* [To do]:
Which lines below contain the word "symbol"? Copy each one.

-------- Data shown --------

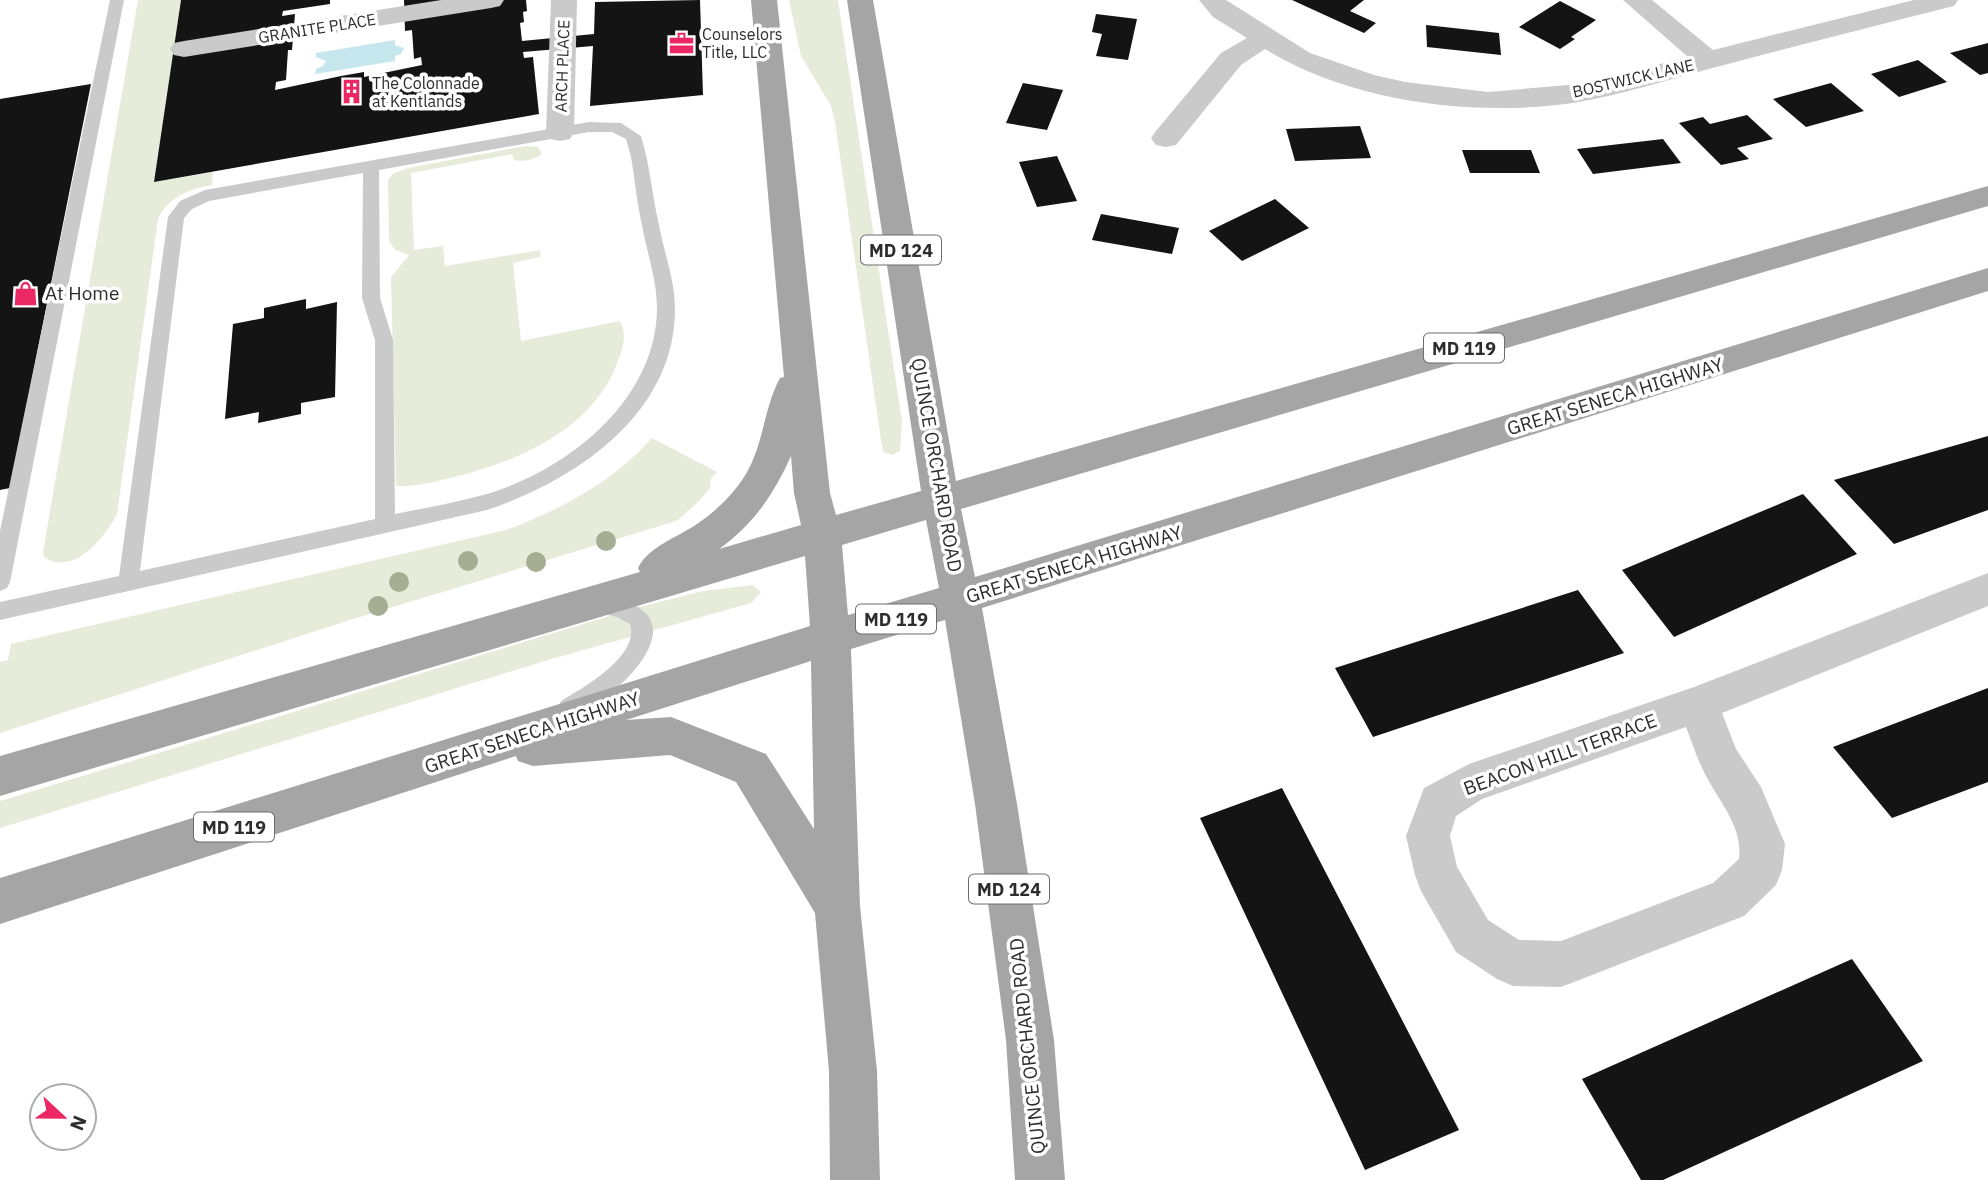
<svg xmlns="http://www.w3.org/2000/svg" width="1988" height="1180" viewBox="0 0 1988 1180" font-family="'IBM Plex Sans',sans-serif">
<style>
.green{fill:#e7ebda}
.water{fill:#c5e6ec}
.building{fill:#141414}
.lines{fill:none;stroke-linecap:round;stroke-linejoin:round}
.lane{fill:#cacaca;fill-rule:evenodd}
.street{fill:#cacaca;fill-rule:evenodd}
.primary{fill:#a5a5a5;fill-rule:evenodd}
.tree{fill:#a5ad92}
.labels{text-anchor:middle;dominant-baseline:central;stroke-width:7;stroke-linejoin:round;paint-order:stroke}
.far-street-label{font-size:16px;fill:#2d2d2d;stroke:#fff}
.far-poi-label{font-size:16px;fill:#2d2d2d;stroke:#fff;text-anchor:start}
.shield{fill:#fff;stroke:#6c6c6c;stroke-width:2}
.shield-label{font-size:18px;font-weight:bold;fill:#2d2d2d}
.poi-label{font-size:19px;fill:#2d2d2d;stroke:#fff;text-anchor:start}
.street-label{font-size:19px;fill:#2d2d2d;stroke:#fff}
</style>
<rect width="100%" height="100%" fill="#fff"/>
<path class="green" d="M138,0h43l-27,182 59,-10 -1,13c-21,3 -45,13 -54,34l-41,295c-12,23 -43,63 -73,43l-1,-5z
M789,0h49l64,422 -2,29 -8,4 -9,-3 -1,-5 -47,-325 -4,-16 -30,-50z
M525,146l13,1 4,7c-6,6 -20,8 -28,6l-2,-6 -101,19 3,77 29,-4 2,20 95,-16v7l-27,6 8,78 99,-20c8,15 2,30 -4,45 -26,65 -100,96 -162,111 -20,5 -38,10 -58,9l-5,-209 18,-22 -14,-5 -6,-9 -1,-61 6,-7 14,-5z
M652,438l65,34 -6,6 -1,10 -12,14 -20,18 -12,4 -316,96 -350,113v-71l8,-2 3,-16 495,-114c54,-20 107,-48 146,-92z
M753,585l8,7 -10,11 -203,57 -548,168v-27l636,-193 67,-17z"/>
<path class="water" d="M395,40v5l9,3 -3,6 -6,2v5l-80,13 1,-5 7,-3 3,-5 -10,-4v-4z"/>
<path class="building" d="M181,0h149v4l-47,7 -1,5 13,-2 -3,36h-4l-2,30 -10,2 -1,8 66,-14 23,-4v5l58,-12 -1,-8 -7,2 -2,-29 -7,1 -1,-31h122l1,11 -4,1 1,10 -4,1 2,18 72,-7 1,-32 105,-2 3,95 -113,11 3,-60 -70,6 1,6 9,-1 6,57 -385,68z
M1292,0h72l-14,11 26,12 -12,10z
M1560,1l36,19 -25,17 4,2 -15,10 -41,-22z
M1096,14l41,5 -9,41 -32,-4 6,-22 -10,-2z
M1426,25l73,8 2,22 -74,-8z
M1988,43v30l-8,2 -30,-22z
M1918,60l29,22 -48,15 -28,-23z
M1023,83l40,7 -16,40 -41,-7z
M1831,83l33,28 -58,16 -33,-28z
M91,84l-81,404 -10,2v-391z
M1747,115l26,24 -36,9 12,11 -28,6 -42,-42 24,-6 7,7z
M1360,126l11,32 -76,3 -9,-32z
M1663,139l18,24 -88,11 -16,-25z
M1462,150h69l9,23h-70z
M1057,156l20,45 -40,6 -18,-45z
M1275,199l34,29 -67,33 -33,-30z
M1101,214l78,14 -7,26 -80,-14z
M306,299v10l31,-7 -2,95 -34,6v11l-43,9 1,-11 -34,7 8,-95 31,-6v-10z
M1988,436v74l-94,34 -60,-64z
M1803,494l54,60 -183,83 -52,-67z
M1578,590l46,63 -251,84 -38,-69z
M1988,688v94l-96,36 -59,-71z
M1282,788l177,342 -94,40 -165,-352z
M1852,959l71,102 -260,119h-22l-59,-101z"/>
<g class="lines">
<path class="lane" d="M110,0h14l-114,582 -3,6 -7,3v-60z
M589,122l32,1 20,13c9,29 11,59 18,89 5,28 16,55 16,84 0,105 -99,171 -188,201l-487,110v-18l119,-26 49,-359 12,-16 25,-11zM589,132h23l14,7 5,18c4,23 6,46 11,68 5,28 15,55 15,84 -1,92 -91,163 -174,186 -29,8 -59,13 -88,19l-2,-174 -13,-42 -1,-128zM363,173l-1,125 13,42v179l-235,52 44,-353 8,-9 17,-8z
M601,597c109,11 21,101 -32,121l-8,-3 -3,-7 3,-7c23,-14 79,-45 69,-77l-13,-7 -23,-5 -4,-6 4,-6z"/>
<path class="street" d="M441,0h63l-4,6 -9,2 -307,49 -10,-2 -4,-6 4,-6 10,-2z
M551,0h26l-3,132 -4,7 -10,2 -10,-2 -4,-7z
M1199,0h27l84,53 64,22 31,7 83,10 91,-8 109,-27 -65,-57h29l61,50 201,-50h44l-4,6c-75,19 -151,38 -226,58 -49,12 -99,29 -149,38 -100,16 -227,1 -314,-53l-24,16 -65,80 -10,2 -10,-2 -5,-7 5,-7 65,-78 26,-15 -34,-21z
M1988,573v33l-266,107 14,36 25,38 24,57 -3,26 -6,15 -32,31 -183,71 -48,-1 -16,-7 -41,-27 -35,-61 -6,-16 -9,-39 18,-48 45,-24 225,-77zM1686,727c6,15 11,32 19,47 14,28 38,52 34,85l-26,24 -152,58 -42,-1 -31,-20 -31,-53 -7,-31 6,-20 26,-17z"/>
<path class="primary" d="M751,0h26l53,493 6,22 85,-24 -74,-491h26l83,481 1032,-295v20l-1027,303 14,68 1013,-309v23l-1006,317 35,196 37,236 11,140h-50l-9,-140 -31,-236 -30,-184 -94,29 9,257 17,165 3,109h-50l-1,-109 -14,-158 -79,-131 -66,-27 -137,11 -15,-5 -2,-5 -516,168v-46l810,-252 -5,-70 -805,240v-40l640,-184 -2,-4c10,-21 40,-31 59,-44 15,-10 29,-23 40,-37 28,-35 24,-74 43,-109l4,-1zM791,456l3,37 7,32 -82,24c34,-24 55,-55 72,-93zM926,520l13,68 -91,27 -6,-70zM811,661l3,168 -48,-75 -95,-37 -45,3z"/>
</g>
<g class="tree">
<circle cx="606" cy="541" r="10"/>
<circle cx="468" cy="561" r="10"/>
<circle cx="536" cy="562" r="10"/>
<circle cx="399" cy="582" r="10"/>
<circle cx="378" cy="606" r="10"/>
</g>
<defs>
<symbol id="office-bare" viewBox="-9 -9 18 18"><path d="M-6-3h4V-5.5h4V-3h4V5H-6ZM-1-4.5V-3h2v-1.5ZM-6 0V1H6V0Z" fill="#ec2864" stroke="#fff" stroke-width="2.5" paint-order="stroke"/></symbol>
<symbol id="building-bare" viewBox="-9 -9 18 18"><path d="M-4-6H4V6H1V3H-1V6H-4ZM-2.5-4.3h1.7v1.8h-1.7ZM.8-4.3h1.7v1.8H.8ZM-2.5-1h1.7V.8h-1.7ZM.8-1h1.7V.8H.8Z" fill="#ec2864" stroke="#fff" stroke-width="2.5" paint-order="stroke"/></symbol>
<symbol id="shop-bare" viewBox="-9 -9 18 18"><path d="M-5-2.5h2.3a2.7 3.5 0 0 1 5.4 0H5L5.5 6h-11ZM-1.5-2.5h3a1.5 2.3 0 0 0-3 0Z" fill="#ec2864" stroke="#fff" stroke-width="2.5" paint-order="stroke"/></symbol>
</defs>
<g fill-rule="evenodd">
<use href="#office-bare" x="664" y="26" width="35" height="35"/>
<use href="#building-bare" x="334" y="74" width="35" height="35"/>
<use href="#shop-bare" x="8" y="276" width="35" height="35"/>
</g>
<g class="labels">
<g class="far-street-label">
<text transform="translate(317 28) rotate(-9)">GRANITE PLACE</text>
<text transform="translate(562 66) rotate(-88)">ARCH PLACE</text>
<text transform="translate(1633 78) rotate(-13)">BOSTWICK LANE</text>
</g>
<g class="far-poi-label">
<text x="702" y="34">Counselors<tspan x="702" dy="18">Title, LLC</tspan></text>
<text x="372" y="83">The Colonnade<tspan x="372" dy="18">at Kentlands</tspan></text>
</g>
<g class="shield">
<rect x="861" y="235.5" width="80" height="29" rx="5"/>
<rect x="1424" y="333.5" width="80" height="29" rx="5"/>
<rect x="856" y="604.5" width="80" height="29" rx="5"/>
<rect x="194" y="812.5" width="80" height="29" rx="5"/>
<rect x="969" y="874.5" width="80" height="29" rx="5"/>
</g>
<g class="shield-label">
<text x="901" y="250">MD 124</text>
<text x="1464" y="348">MD 119</text>
<text x="896" y="619">MD 119</text>
<text x="234" y="827">MD 119</text>
<text x="1009" y="889">MD 124</text>
</g>
<g class="poi-label">
<text x="45" y="293">At Home</text>
</g>
<g class="street-label">
<text transform="translate(1615 396) rotate(-17)">GREAT SENECA HIGHWAY</text>
<text transform="translate(937 465) rotate(80)">QUINCE ORCHARD ROAD</text>
<text transform="translate(1074 564) rotate(-17)">GREAT SENECA HIGHWAY</text>
<text transform="translate(532 732) rotate(-18)">GREAT SENECA HIGHWAY</text>
<text transform="translate(1560 754) rotate(-20)">BEACON HILL TERRACE</text>
<text transform="translate(1027 1046) rotate(-96)">QUINCE ORCHARD ROAD</text>
</g>
</g>
<g transform="translate(63 1117) rotate(112)"><circle r="33" fill="#ffffff" stroke="#ababab" stroke-width="2"/>
<path d="M0-5L12 26L0 18L-12 26Z" fill="#ec2864"/>
<text y="-10" font-size="19" font-weight="bold" text-anchor="middle" fill="#2d2d2d">N</text>
</g>
</svg>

--------

* [Output for this exercise]:
<symbol id="office-bare" viewBox="-9 -9 18 18"><path d="M-6-3h4V-5.5h4V-3h4V5H-6ZM-1-4.5V-3h2v-1.5ZM-6 0V1H6V0Z" fill="#ec2864" stroke="#fff" stroke-width="2.5" paint-order="stroke"/></symbol>
<symbol id="building-bare" viewBox="-9 -9 18 18"><path d="M-4-6H4V6H1V3H-1V6H-4ZM-2.5-4.3h1.7v1.8h-1.7ZM.8-4.3h1.7v1.8H.8ZM-2.5-1h1.7V.8h-1.7ZM.8-1h1.7V.8H.8Z" fill="#ec2864" stroke="#fff" stroke-width="2.5" paint-order="stroke"/></symbol>
<symbol id="shop-bare" viewBox="-9 -9 18 18"><path d="M-5-2.5h2.3a2.7 3.5 0 0 1 5.4 0H5L5.5 6h-11ZM-1.5-2.5h3a1.5 2.3 0 0 0-3 0Z" fill="#ec2864" stroke="#fff" stroke-width="2.5" paint-order="stroke"/></symbol>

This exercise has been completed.